### Problem statement:
Bring together all lines of the material below that contain the string "along".

### Input data:
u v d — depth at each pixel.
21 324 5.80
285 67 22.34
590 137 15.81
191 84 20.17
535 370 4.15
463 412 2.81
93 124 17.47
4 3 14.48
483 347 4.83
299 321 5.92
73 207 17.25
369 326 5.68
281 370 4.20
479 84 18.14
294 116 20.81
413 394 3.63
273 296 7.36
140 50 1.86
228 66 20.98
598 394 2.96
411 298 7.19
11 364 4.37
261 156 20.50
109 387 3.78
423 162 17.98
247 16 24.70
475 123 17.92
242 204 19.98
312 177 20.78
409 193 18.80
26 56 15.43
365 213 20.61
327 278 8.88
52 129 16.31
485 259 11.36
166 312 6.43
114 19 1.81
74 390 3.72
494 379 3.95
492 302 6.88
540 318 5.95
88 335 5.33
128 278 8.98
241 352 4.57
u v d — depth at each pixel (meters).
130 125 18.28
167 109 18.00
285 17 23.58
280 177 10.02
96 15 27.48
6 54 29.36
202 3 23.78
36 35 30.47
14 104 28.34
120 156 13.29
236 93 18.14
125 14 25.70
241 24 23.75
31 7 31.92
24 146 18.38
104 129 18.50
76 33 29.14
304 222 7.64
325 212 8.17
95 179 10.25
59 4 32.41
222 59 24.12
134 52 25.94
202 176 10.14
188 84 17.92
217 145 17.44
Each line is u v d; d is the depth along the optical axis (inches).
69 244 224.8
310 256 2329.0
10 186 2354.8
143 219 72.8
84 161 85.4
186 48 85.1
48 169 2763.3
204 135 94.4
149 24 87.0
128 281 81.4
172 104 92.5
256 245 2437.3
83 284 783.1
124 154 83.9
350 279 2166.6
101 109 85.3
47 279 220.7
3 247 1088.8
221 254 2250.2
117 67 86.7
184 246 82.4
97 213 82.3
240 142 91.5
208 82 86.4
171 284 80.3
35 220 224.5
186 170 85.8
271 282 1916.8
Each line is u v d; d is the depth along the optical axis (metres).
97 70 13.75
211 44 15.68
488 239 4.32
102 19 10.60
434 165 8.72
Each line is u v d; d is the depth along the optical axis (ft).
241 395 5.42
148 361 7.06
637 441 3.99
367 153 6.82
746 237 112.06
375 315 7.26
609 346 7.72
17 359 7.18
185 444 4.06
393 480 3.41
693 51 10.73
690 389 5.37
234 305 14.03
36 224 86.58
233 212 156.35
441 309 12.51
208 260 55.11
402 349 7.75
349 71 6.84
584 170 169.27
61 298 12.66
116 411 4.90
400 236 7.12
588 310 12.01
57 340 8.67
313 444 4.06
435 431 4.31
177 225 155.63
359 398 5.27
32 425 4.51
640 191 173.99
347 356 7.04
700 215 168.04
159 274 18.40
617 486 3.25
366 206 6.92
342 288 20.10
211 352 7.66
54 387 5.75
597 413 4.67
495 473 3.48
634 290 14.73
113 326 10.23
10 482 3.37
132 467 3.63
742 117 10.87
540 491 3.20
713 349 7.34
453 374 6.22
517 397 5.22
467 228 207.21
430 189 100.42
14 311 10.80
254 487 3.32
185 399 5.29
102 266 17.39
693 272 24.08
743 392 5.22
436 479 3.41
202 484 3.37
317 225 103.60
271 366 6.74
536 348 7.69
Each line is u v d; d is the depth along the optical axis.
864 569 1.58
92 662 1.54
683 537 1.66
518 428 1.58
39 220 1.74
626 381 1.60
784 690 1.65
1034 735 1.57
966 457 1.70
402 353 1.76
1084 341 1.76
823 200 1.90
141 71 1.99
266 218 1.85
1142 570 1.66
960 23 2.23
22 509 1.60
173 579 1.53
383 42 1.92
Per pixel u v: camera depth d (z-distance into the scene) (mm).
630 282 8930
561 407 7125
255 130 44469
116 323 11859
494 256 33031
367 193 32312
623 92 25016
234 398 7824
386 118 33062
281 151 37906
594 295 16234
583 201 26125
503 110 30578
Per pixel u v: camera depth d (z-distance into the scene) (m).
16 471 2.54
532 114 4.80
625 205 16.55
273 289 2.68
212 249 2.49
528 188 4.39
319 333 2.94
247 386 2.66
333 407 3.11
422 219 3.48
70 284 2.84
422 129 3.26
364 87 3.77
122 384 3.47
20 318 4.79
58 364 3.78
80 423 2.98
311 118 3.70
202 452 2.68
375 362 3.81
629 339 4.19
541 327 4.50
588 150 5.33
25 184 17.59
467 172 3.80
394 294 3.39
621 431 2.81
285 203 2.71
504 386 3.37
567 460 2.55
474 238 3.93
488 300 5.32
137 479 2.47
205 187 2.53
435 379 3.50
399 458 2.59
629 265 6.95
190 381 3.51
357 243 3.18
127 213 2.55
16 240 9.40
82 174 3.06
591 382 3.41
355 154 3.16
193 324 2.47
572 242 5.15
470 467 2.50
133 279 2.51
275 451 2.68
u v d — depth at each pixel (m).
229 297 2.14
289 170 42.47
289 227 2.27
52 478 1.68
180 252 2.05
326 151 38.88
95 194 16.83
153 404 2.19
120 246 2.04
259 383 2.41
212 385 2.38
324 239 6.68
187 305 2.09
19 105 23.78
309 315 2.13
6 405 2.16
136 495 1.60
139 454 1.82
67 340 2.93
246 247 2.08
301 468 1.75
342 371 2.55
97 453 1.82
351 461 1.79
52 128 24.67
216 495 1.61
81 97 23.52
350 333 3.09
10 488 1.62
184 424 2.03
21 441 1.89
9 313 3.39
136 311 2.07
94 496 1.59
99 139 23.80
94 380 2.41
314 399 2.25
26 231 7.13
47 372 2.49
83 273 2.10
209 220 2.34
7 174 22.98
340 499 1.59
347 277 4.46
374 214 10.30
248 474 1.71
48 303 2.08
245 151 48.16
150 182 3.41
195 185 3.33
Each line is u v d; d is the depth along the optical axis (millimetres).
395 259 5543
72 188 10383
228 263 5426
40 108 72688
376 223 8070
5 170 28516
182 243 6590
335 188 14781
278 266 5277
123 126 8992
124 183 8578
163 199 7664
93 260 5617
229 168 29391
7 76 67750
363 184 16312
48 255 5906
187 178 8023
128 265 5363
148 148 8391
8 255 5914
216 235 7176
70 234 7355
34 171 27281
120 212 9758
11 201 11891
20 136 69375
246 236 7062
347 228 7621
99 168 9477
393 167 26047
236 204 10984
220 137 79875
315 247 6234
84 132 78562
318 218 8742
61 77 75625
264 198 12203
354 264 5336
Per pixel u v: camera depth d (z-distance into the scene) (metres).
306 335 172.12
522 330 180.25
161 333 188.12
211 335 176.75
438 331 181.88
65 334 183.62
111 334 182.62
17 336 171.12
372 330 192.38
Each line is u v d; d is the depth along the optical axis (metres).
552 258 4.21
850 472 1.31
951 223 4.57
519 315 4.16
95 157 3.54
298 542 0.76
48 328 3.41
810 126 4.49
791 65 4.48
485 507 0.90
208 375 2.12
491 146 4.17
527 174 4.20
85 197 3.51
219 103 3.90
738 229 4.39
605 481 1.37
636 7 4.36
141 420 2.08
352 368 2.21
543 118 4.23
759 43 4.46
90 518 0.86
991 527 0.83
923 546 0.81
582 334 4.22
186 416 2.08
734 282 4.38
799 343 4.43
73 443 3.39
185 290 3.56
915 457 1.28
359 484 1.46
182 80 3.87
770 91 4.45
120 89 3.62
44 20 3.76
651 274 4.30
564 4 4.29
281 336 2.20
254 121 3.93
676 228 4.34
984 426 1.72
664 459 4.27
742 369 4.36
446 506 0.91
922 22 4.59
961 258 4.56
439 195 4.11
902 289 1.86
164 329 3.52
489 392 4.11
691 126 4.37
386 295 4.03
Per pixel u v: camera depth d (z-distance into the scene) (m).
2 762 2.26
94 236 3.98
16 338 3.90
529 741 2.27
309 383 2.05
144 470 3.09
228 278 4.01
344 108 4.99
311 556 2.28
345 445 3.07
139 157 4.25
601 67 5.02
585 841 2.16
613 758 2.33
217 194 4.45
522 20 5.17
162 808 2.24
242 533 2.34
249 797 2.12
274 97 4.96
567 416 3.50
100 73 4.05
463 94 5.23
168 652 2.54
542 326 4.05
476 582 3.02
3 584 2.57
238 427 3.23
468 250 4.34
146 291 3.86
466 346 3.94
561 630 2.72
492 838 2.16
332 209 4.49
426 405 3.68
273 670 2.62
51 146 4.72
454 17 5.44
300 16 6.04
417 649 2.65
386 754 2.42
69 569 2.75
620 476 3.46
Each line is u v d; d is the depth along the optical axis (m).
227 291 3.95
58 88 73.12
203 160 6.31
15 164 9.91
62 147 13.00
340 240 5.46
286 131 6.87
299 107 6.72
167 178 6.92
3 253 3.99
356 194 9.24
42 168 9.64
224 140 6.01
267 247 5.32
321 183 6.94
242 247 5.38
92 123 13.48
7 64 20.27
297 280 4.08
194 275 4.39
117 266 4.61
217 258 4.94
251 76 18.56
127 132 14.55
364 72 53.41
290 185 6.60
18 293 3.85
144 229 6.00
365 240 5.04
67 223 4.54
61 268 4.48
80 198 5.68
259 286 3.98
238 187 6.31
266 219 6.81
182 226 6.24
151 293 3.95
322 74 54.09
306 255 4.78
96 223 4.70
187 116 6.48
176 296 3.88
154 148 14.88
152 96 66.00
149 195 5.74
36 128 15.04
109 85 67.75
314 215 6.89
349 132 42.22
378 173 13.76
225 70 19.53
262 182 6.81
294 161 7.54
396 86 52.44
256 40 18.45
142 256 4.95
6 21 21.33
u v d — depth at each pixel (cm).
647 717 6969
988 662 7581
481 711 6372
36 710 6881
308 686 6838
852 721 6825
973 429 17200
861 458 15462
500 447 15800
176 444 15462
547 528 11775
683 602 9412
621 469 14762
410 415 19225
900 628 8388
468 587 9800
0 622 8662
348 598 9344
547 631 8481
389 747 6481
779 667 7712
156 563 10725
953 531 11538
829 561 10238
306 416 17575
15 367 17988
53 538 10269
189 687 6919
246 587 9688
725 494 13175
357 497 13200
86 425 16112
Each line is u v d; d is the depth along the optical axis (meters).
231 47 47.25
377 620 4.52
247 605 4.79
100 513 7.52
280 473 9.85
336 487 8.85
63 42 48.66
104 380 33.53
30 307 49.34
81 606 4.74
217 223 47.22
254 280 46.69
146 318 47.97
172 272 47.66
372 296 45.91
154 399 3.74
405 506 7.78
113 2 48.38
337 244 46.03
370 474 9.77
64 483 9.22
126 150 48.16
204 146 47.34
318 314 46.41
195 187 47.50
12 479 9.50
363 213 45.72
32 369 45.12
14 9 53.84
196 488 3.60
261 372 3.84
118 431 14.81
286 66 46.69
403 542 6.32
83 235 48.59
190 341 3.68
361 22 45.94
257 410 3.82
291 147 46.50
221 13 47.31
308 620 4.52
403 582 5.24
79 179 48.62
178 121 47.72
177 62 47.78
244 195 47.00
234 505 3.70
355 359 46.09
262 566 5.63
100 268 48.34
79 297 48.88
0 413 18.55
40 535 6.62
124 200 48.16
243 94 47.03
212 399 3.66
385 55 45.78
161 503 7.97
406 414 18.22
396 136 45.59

### Solution for this exercise:
Each line is u v d; d is the depth along the optical axis (inches).
Each line is u v d; d is the depth along the optical axis (metres).
Each line is u v d; d is the depth along the optical axis (ft).
Each line is u v d; d is the depth along the optical axis.
Each line is u v d; d is the depth along the optical axis (millimetres).
Each line is u v d; d is the depth along the optical axis (metres).
Each line is u v d; d is the depth along the optical axis (m).
Each line is u v d; d is the depth along the optical axis (meters).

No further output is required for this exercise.